= Source information =
=== Section Start ===

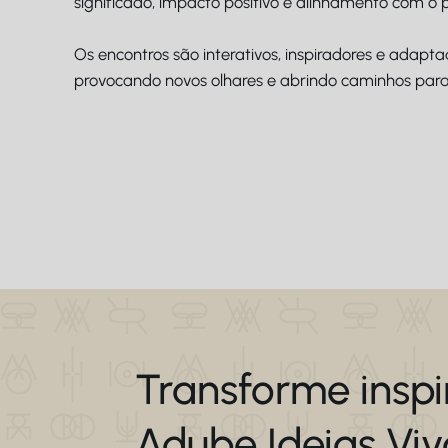
significado, impacto positivo e alinhamento com o 
Os encontros são interativos, inspiradores e adapt
provocando novos olhares e abrindo caminhos para 
Transforme inspi
Adube Ideias Viv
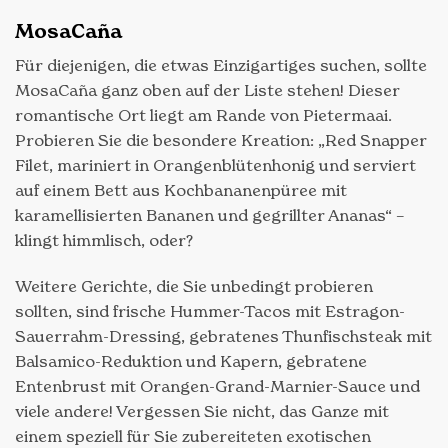
MosaCaña
Für diejenigen, die etwas Einzigartiges suchen, sollte
MosaCaña ganz oben auf der Liste stehen! Dieser
romantische Ort liegt am Rande von Pietermaai.
Probieren Sie die besondere Kreation: „Red Snapper
Filet, mariniert in Orangenblütenhonig und serviert
auf einem Bett aus Kochbananenpüree mit
karamellisierten Bananen und gegrillter Ananas“ –
klingt himmlisch, oder?
Weitere Gerichte, die Sie unbedingt probieren
sollten, sind frische Hummer-Tacos mit Estragon-
Sauerrahm-Dressing, gebratenes Thunfischsteak mit
Balsamico-Reduktion und Kapern, gebratene
Entenbrust mit Orangen-Grand-Marnier-Sauce und
viele andere! Vergessen Sie nicht, das Ganze mit
einem speziell für Sie zubereiteten exotischen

=== Section End ===

= The task =
Copy every record above exactly as written, but leave out the pictures.

= Your solution =
significado, impacto positivo e alinhamento com o 
Os encontros são interativos, inspiradores e adapt
provocando novos olhares e abrindo caminhos para 
Transforme inspi
Adube Ideias Viv
MosaCaña
Für diejenigen, die etwas Einzigartiges suchen, sollte
MosaCaña ganz oben auf der Liste stehen! Dieser
romantische Ort liegt am Rande von Pietermaai.
Probieren Sie die besondere Kreation: „Red Snapper
Filet, mariniert in Orangenblütenhonig und serviert
auf einem Bett aus Kochbananenpüree mit
karamellisierten Bananen und gegrillter Ananas“ –
klingt himmlisch, oder?
Weitere Gerichte, die Sie unbedingt probieren
sollten, sind frische Hummer-Tacos mit Estragon-
Sauerrahm-Dressing, gebratenes Thunfischsteak mit
Balsamico-Reduktion und Kapern, gebratene
Entenbrust mit Orangen-Grand-Marnier-Sauce und
viele andere! Vergessen Sie nicht, das Ganze mit
einem speziell für Sie zubereiteten exotischen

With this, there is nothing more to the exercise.